## What you need to do
List every distinct section reference cited in the HOPE VI grant questions-and-answers text, such as "Section VII(B)(2)."

## Study text
*-*-*

As stated under Section VII(B)(2), if an applicant has more than one HOPE VI Revitalization grant, each will be rated separately, and the highest deduction will be made. Averages of a Grantee's multiple grants will not be done.

52. In Section XV(B)(3), applicants can get additional points for project readiness. Section XV(B)(3)(a) says you will receive 2 points if the "targeted severely distressed public housing project is completely vacant." Section XV(B)(3)(b) says you will receive 2 points if the "site is cleared." If an applicant proposes all units to be developed off-site, will they still get the total 4 points?

In order to receive the points under Section XV(B)(3)(a) and Section XV(B)(3)(b), an applicant must certify in their application that the targeted severely distressed public housing project is completely vacant and cleared, respectively. This would mean the targeted public housing project only and would not include off-site properties targeted for replacement housing.

53. The County began work in 2000 on some municipal projects, such as roads and bridges, in anticipation of a HOPE VI Revitalization grant award in 2000 and again in 2001. Though the applicant was not awarded a grant in those years, the work continued on one of these projects until completion. Would the completion of this count as a collateral investment?

In order to receive the points under Section IX(G)(4), an applicant must be able to show that the physical redevelopment activities are underway or projected to be completed before October 2007 and that they will enhance the HOPE VI community. However, in order to be counted as collateral investments, these activities must occur whether or not the public housing project is revitalized. Applicants should also note that the resources they cite as collateral investment cannot duplicate any other type of resource. In the above example, if the work meets the definition of collateral investment, and has already been completed, it may be counted as collateral investment.

54. How does the extension of the application deadline to December 6, 2002 affect the 180-day option, as required in Section XIV(B)? Does an applicant now have to go back and change the options?

*-*-*

## Entries shown
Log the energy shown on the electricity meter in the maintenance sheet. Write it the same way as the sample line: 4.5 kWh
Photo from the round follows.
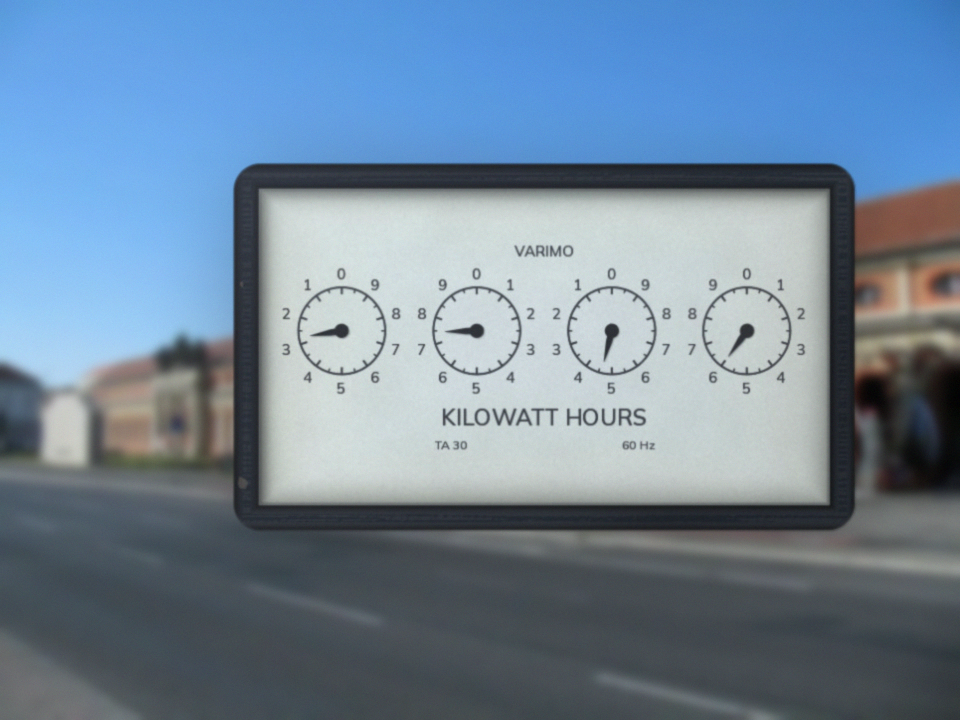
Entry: 2746 kWh
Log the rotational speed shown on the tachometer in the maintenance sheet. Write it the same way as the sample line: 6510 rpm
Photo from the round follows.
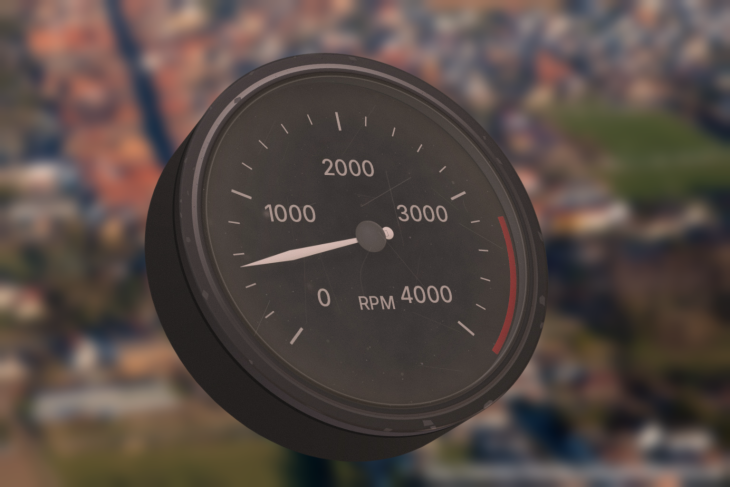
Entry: 500 rpm
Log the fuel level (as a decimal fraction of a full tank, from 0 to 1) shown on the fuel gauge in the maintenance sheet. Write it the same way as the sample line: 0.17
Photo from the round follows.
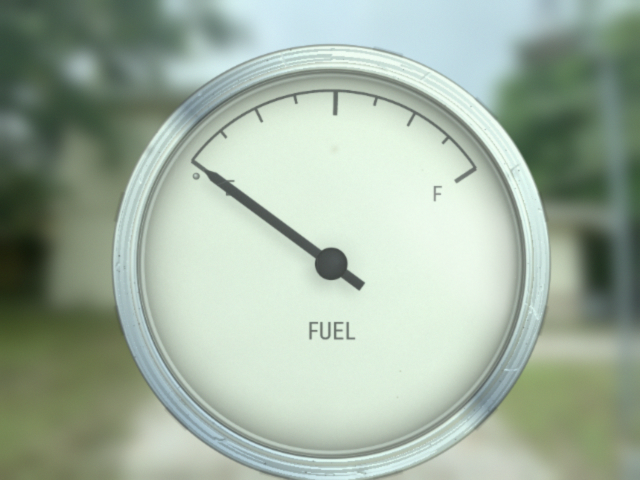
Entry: 0
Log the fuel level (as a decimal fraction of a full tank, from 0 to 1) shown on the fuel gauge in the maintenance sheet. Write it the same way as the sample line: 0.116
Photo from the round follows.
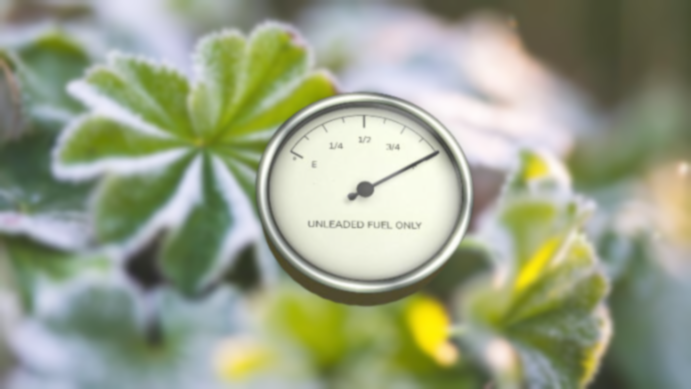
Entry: 1
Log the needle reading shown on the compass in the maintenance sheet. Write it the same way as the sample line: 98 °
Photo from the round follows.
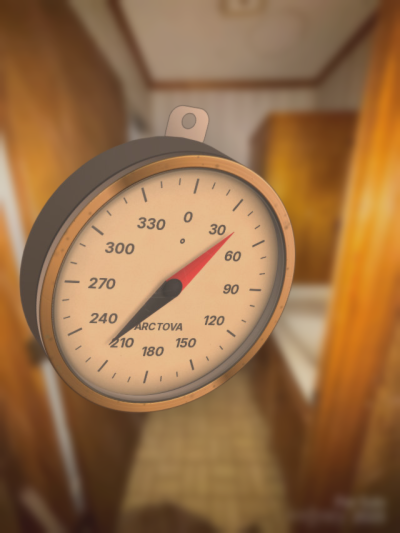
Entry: 40 °
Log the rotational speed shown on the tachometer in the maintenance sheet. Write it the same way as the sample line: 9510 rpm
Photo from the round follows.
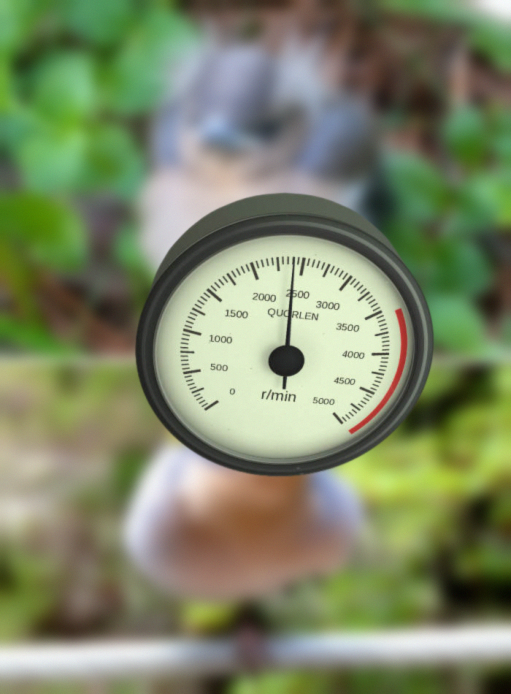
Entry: 2400 rpm
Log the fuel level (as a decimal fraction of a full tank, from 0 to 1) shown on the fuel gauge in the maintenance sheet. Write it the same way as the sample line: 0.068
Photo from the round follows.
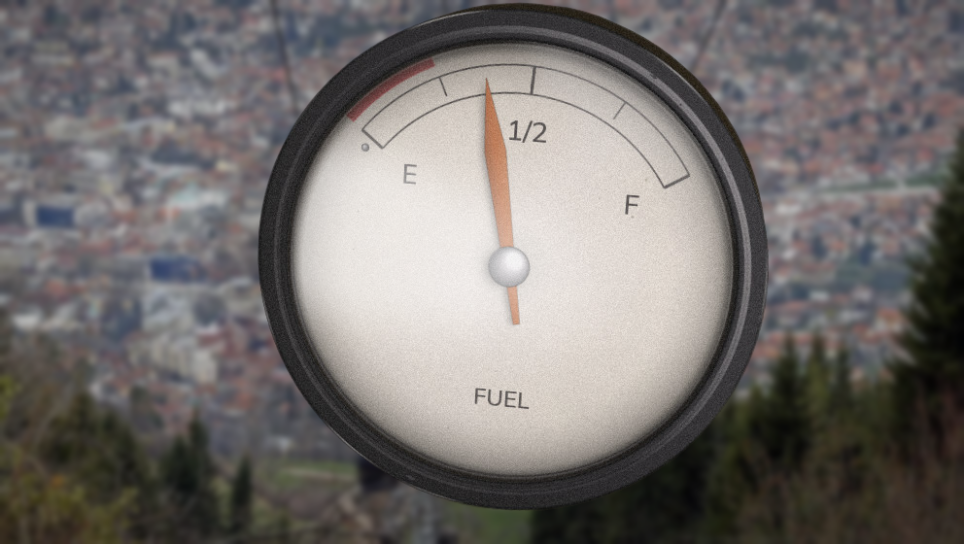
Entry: 0.375
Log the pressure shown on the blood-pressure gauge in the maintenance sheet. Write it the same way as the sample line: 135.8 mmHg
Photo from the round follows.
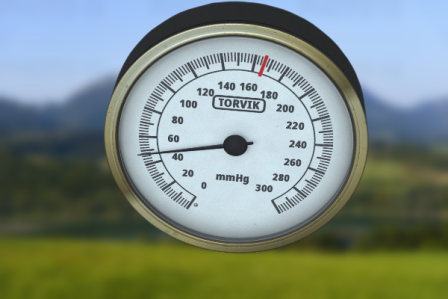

*-*-*

## Output
- Section VII(B)(2)
- Section XV(B)(3)
- Section XV(B)(3)(a)
- Section XV(B)(3)(b)
- Section IX(G)(4)
- Section XIV(B)